L'editoria non ha bisogno di «quote rosa»

di G. Peresson notizia del 11 marzo 2014

Ieri, 10 marzo – due giorni dopo la Giornata internazionale della donna –, la Camera dei deputati ha respinto tutti gli emendamenti a favore delle «quote rosa»: quello della parità di genere all’interno delle liste elettorali e quello dell’alternanza nelle «liste bloccate» previste dalla riforma elettorale in discussione. È seguito il prevedibile dibattito (sulle pagine dei giornali) e i relativi teatrini televisivi. Eppure nel mondo dell'editoria le «quote rosa» rappresentano il 40,2% delle persone che ricoprono i ruoli direttivi. Questo avviene nella principale industria dei contenuti del nostro Paese. Nelle case editrici (3,1 mld di euro contro 2,6 mil di quella dei quotidiani, esclusi i ricavi pubblicitari, ecc.), dal 27,5% del 1991 di «quote rosa», si è raggiunto nel 2012 il 40,2% della struttura occupazionale direttiva complessiva. Se si considerano tutti gli addetti del settore editoriale, siamo sopra il 50% (Fonte: Ufficio studi Aie)

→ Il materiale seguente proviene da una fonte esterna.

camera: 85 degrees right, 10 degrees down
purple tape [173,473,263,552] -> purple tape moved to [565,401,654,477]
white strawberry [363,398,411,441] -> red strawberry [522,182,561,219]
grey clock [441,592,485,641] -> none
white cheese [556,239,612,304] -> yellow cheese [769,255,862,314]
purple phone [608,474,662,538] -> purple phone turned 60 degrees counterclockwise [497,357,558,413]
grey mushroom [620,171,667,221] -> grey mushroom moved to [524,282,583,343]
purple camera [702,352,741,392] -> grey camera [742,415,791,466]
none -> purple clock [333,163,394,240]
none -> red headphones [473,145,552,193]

E possiamo facilmente ipotizzare ulteriori crescite, visto che i nuovi ingressi sono stabilmente (e dal 2002 in poi) per il 60% femminili (Fonte: Elaborazione su dati master in editoria, Università degli studi di Milano, Aie, e Fondazione Mondadori). Tra l’altro nella piccola editoria la presenza femminile in ruoli direttivi è già superiore di nove punti rispetto a quella maschile (49% vs 40%).
Basta poi entrare in una qualsiasi libreria, non solo per vedere come il personale di vendita è in larghissima maggioranza femminile ma anche come, chi la libreria la dirige, nella maggioranza dei casi siano priorio una donne (e che donne, se possiamo permetterci, come scrivevamo qui).

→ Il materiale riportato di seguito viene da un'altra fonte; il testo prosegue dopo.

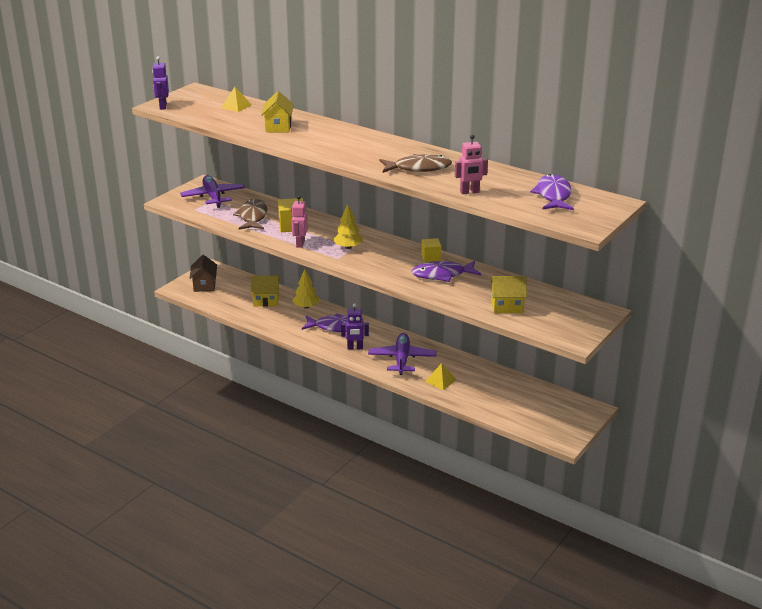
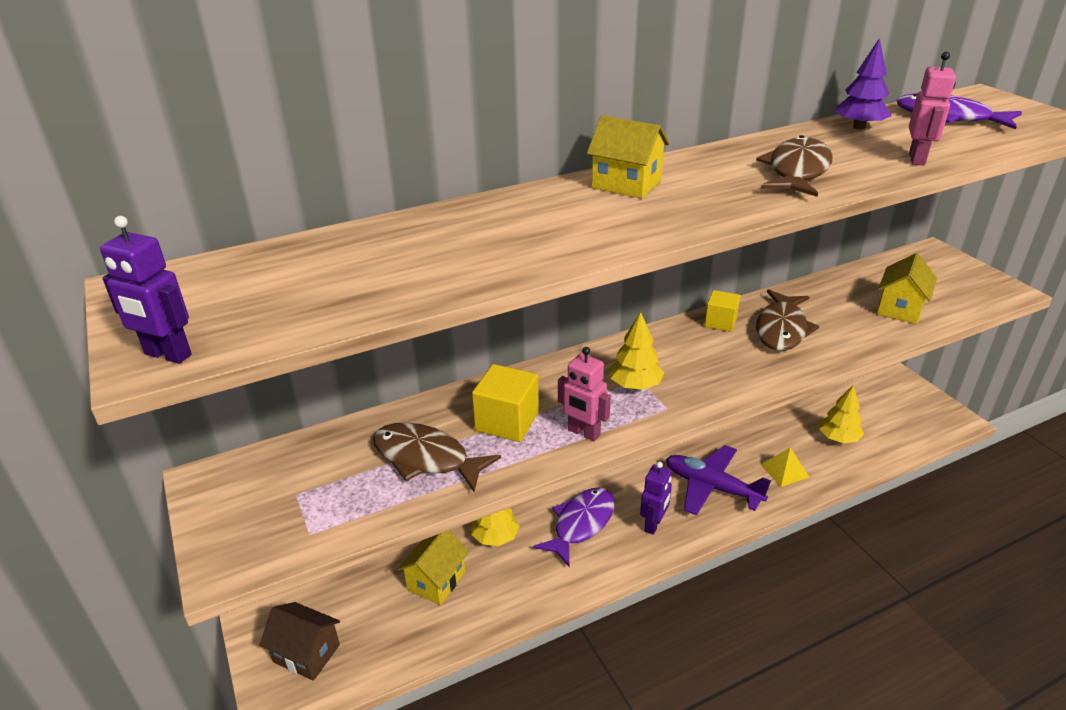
camera: 60 degrees left, 5 degrees up
purple plane [180,175,245,208] -> none
yellow pyramid [221,87,251,112] -> none
yellow house [261,91,294,132] -> yellow house moved to [587,115,670,199]
purple fish [412,261,481,282] -> brown fish [756,289,819,351]
none -> yellow tree [819,384,864,443]
none -> purple tree [835,38,891,130]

Insomma, un quadro radicalmente diverso rispetto non solo alla rappresentanza parlamentare, ma anche alla struttura occupazionale del Paese.
Forse la ragione sta in un semplice dato: le donne sono più attente e curiose – in un periodo di trasformazioni radicali dell’industria e della filiera editoriale – rispetto all’aggiornamento professionale dato che sono oltre 12 i punti che le separano dai loro colleghi maschi che frequentano analoghi corsi (Fonte: FormEdi).

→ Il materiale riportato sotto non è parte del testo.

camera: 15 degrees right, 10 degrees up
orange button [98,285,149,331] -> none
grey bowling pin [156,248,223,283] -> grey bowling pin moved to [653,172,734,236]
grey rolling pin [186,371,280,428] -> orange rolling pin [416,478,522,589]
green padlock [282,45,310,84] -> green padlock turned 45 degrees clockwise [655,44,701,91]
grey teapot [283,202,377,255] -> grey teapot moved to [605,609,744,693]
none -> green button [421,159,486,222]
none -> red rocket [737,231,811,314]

Tra i lettori le donne (49,3%) sopravanzano ampiamente gli uomini (36,4%), anche se non ancora nei cataloghi editoriali, dove erano il 38,0% nel 2006 (ma con un +15% dal 2002; Fonte: Istat), confermando quanto sosteneva la scrittrice Joanna Walsh che, dalle colonne del «Guardian», aveva fatto osservare come, nonostante le donne leggano più degli uomini, i libri pubblicati restino per la maggior parte scritti da uomini. Stesso discorso vale per le recensioni, con l’interessante analisi che quando si recensiscono libri scritti da donne l’aggettivazione usata (ulterirore e più sottile discriminazione) fa riferimento prevalentemente all’area della sensibilità mentre, quando il libro è scritto dagli uomini, la semantica è più adrenalinica.